## Job item
Without including any images, reproduce each entry exactly.

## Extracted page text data
++++++++++

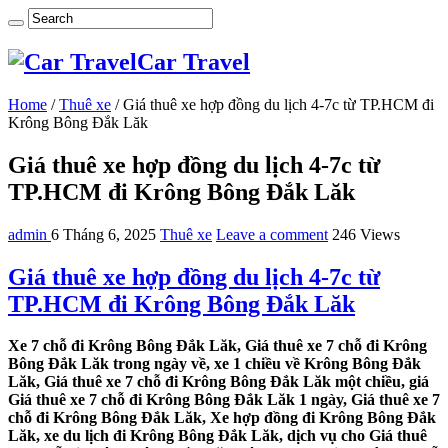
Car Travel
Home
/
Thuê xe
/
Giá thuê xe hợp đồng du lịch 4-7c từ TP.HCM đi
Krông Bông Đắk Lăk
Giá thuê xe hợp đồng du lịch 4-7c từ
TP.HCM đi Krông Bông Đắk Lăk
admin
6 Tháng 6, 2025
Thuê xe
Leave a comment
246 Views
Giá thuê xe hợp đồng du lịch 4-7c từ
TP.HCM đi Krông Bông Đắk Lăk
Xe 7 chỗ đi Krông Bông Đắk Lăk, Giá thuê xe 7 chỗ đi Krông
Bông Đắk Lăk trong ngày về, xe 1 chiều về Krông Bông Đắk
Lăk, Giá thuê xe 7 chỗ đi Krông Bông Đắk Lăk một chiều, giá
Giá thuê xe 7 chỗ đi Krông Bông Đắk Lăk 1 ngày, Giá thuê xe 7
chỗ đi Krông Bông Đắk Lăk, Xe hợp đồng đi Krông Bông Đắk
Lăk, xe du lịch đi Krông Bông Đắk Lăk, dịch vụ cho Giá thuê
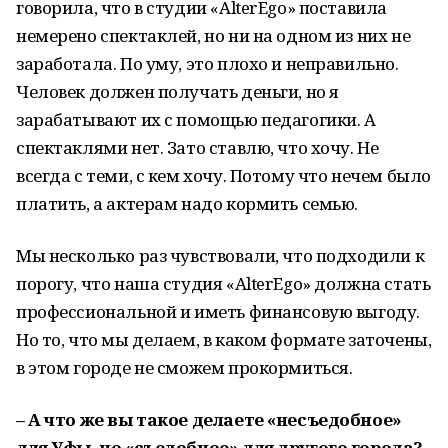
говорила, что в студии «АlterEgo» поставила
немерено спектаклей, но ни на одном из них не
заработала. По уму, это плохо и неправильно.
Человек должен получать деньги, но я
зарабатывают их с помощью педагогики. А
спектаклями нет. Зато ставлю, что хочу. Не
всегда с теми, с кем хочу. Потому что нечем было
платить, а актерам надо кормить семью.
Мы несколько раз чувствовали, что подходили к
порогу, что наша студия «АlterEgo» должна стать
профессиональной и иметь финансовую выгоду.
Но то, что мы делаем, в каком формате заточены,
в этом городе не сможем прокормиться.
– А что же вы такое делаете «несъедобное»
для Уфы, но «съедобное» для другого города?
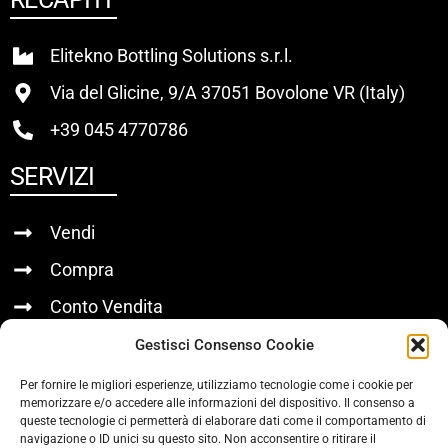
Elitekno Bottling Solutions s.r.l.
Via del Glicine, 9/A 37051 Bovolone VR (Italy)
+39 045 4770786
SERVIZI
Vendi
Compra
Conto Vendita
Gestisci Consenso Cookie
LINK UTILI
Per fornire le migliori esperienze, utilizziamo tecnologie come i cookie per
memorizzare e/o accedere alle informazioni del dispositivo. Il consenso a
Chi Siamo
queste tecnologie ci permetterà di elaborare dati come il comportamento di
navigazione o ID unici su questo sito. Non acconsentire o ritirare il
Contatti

++++++++++

## Result of the task
Car Travel
Home
/
Thuê xe
/
Giá thuê xe hợp đồng du lịch 4-7c từ TP.HCM đi
Krông Bông Đắk Lăk
Giá thuê xe hợp đồng du lịch 4-7c từ
TP.HCM đi Krông Bông Đắk Lăk
admin
6 Tháng 6, 2025
Thuê xe
Leave a comment
246 Views
Giá thuê xe hợp đồng du lịch 4-7c từ
TP.HCM đi Krông Bông Đắk Lăk
Xe 7 chỗ đi Krông Bông Đắk Lăk, Giá thuê xe 7 chỗ đi Krông
Bông Đắk Lăk trong ngày về, xe 1 chiều về Krông Bông Đắk
Lăk, Giá thuê xe 7 chỗ đi Krông Bông Đắk Lăk một chiều, giá
Giá thuê xe 7 chỗ đi Krông Bông Đắk Lăk 1 ngày, Giá thuê xe 7
chỗ đi Krông Bông Đắk Lăk, Xe hợp đồng đi Krông Bông Đắk
Lăk, xe du lịch đi Krông Bông Đắk Lăk, dịch vụ cho Giá thuê
говорила, что в студии «АlterEgo» поставила
немерено спектаклей, но ни на одном из них не
заработала. По уму, это плохо и неправильно.
Человек должен получать деньги, но я
зарабатывают их с помощью педагогики. А
спектаклями нет. Зато ставлю, что хочу. Не
всегда с теми, с кем хочу. Потому что нечем было
платить, а актерам надо кормить семью.
Мы несколько раз чувствовали, что подходили к
порогу, что наша студия «АlterEgo» должна стать
профессиональной и иметь финансовую выгоду.
Но то, что мы делаем, в каком формате заточены,
в этом городе не сможем прокормиться.
– А что же вы такое делаете «несъедобное»
для Уфы, но «съедобное» для другого города?
Elitekno Bottling Solutions s.r.l.
Via del Glicine, 9/A 37051 Bovolone VR (Italy)
+39 045 4770786
SERVIZI
Vendi
Compra
Conto Vendita
Gestisci Consenso Cookie
LINK UTILI
Per fornire le migliori esperienze, utilizziamo tecnologie come i cookie per
memorizzare e/o accedere alle informazioni del dispositivo. Il consenso a
Chi Siamo
queste tecnologie ci permetterà di elaborare dati come il comportamento di
navigazione o ID unici su questo sito. Non acconsentire o ritirare il
Contatti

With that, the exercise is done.